Cette rencontre avec l’autre délirant correspond à ce que Goffman (1975) a nommé un contact mixte, soit une rencontre entre un individu stigmatisé et un autre appartenant au groupe normatif. À ce sujet, Joseph (1989) nous dit que le contact mixte, ou le face à face avec le Fou, correspondrait à la scène primitive de la sociologie. Scène primitive, car elle possèderait la possibilité de rejouer toutes nos angoisses de la rencontre avec l’autre. Goffman (1975) va dire que le malaise vécu lors de cette interaction est le fruit d’un détournement de l’attention de sa visée usuelle, soit un repli sur soi ou sur autrui. Dès lors, à travers cette rencontre face à face, deux paradigmes de socialisation peuvent se déployer, soit les paradigmes maximaliste et minimaliste (Joseph, 1989). Le premier va pousser l’acteur à réfléchir à de nouvelles stratégies permettant de sauver une situation potentiellement embarrassante et le deuxième permet de légitimer le fait de prendre ses distances face à un personnage prescrit (Joseph. p. 23). L’écoute, en venant médiatiser cette rencontre par la parole, nous apparaît comme une expérience limitrophe, venant s’insérer entre l’autre et notre propre réaction.

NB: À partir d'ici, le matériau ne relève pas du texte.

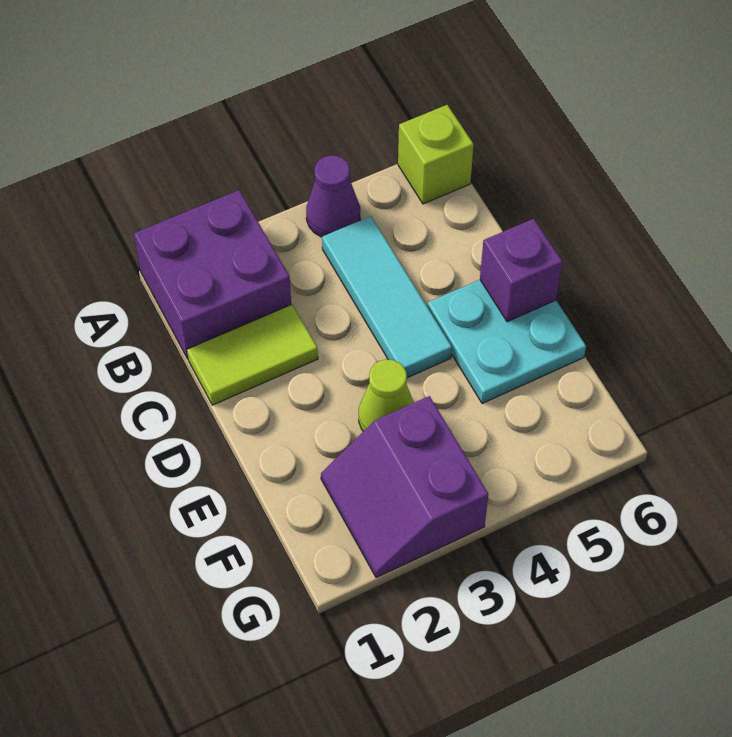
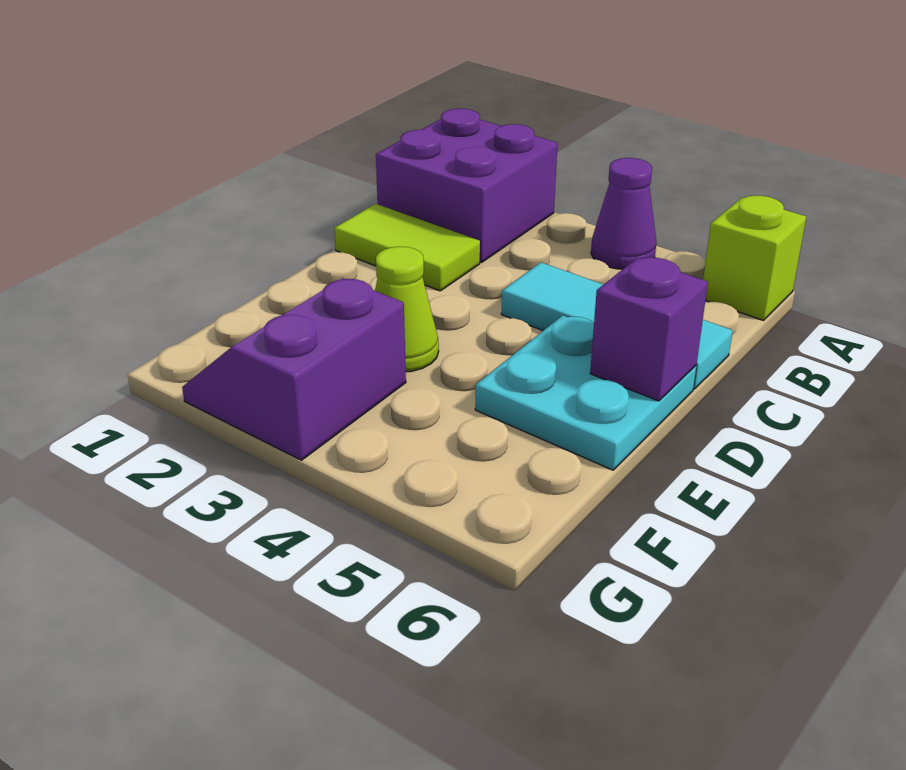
cyan 1x3 tile [322,216,452,378] -> cyan 1x3 tile turned to [501,262,733,389]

Le cadre de la rencontre entre la travailleuse sociale et l’individu délirant étant la plupart du temps normé par l’institution qui le régit, nous pouvons penser que les réactions soient différentes.

Ainsi, dans un premier temps, nous nous sommes aperçus qu’une réaction qui serait maximaliste correspondrait à l’« effort d’indifférence » tel qu’explicité par Goffman (1975), où la personne non stigmatisée fait semblant que l’interlocuteur est un individu normal. Cette posture est illustrée par les propos des travailleuses sociales qui affirment qu’un individu souffrant d’un trouble mental est un individu comme un autre ou d’une des interlocutrices, qui ne fait pas de distinction lors de l’évaluation de la dangerosité entre les propos d’un conjoint violent ou ceux d’un individu délirant. La mise à distance et la réflexion aux nouvelles stratégies, semblent débalancées par la nature même du travail social, où la première option s’avère plus fréquemment rapportée. Alors que pour certaines, une adhésion à une vision alternative des troubles mentaux leur permet de pratiquer dans des contextes novateurs (tels les groupes d’entendeurs de voix, par exemple), la majorité est inscrite dans des dispositifs de contrôle. Lorsque le dispositif devient la seule réponse possible, il semble oblitérer toute forme de recherche de réponse créative.

Ce serait seulement lors de la profanation du dispositif qu’il semble possible de rejoindre des approches associées au courant des traitements alternatifs des troubles mentaux. Ici, la profanation nous apparaît surtout liée à des pratiques alternatives qui sortent d’un cadre institutionnel. Une des interlocutrices travaillant en milieu institutionnel a nommé transgresser le cadre dans sa pratique, de par l’utilisation de médiums d’expression différents (le dessin), la contestation volontaire des durées prescrites aux suivis et aux nombres de rencontres. Ces différentes profanations du dispositif (temporalité, médium d’expression) sont toutefois plus saillantes chez les travailleuses sociales œuvrant dans des organismes communautaires. Celles-ci faisant état d’une plus grande latitude face au dispositif. D’ailleurs, au sein des organismes offrant des approches alternatives, il a été constaté une fluidité des dispositifs, qui évoluent en fonction des expériences des usagers et des travailleurs, ainsi que selon les visées de la ressource (Corin, Poirel et Rodriguez, 2011).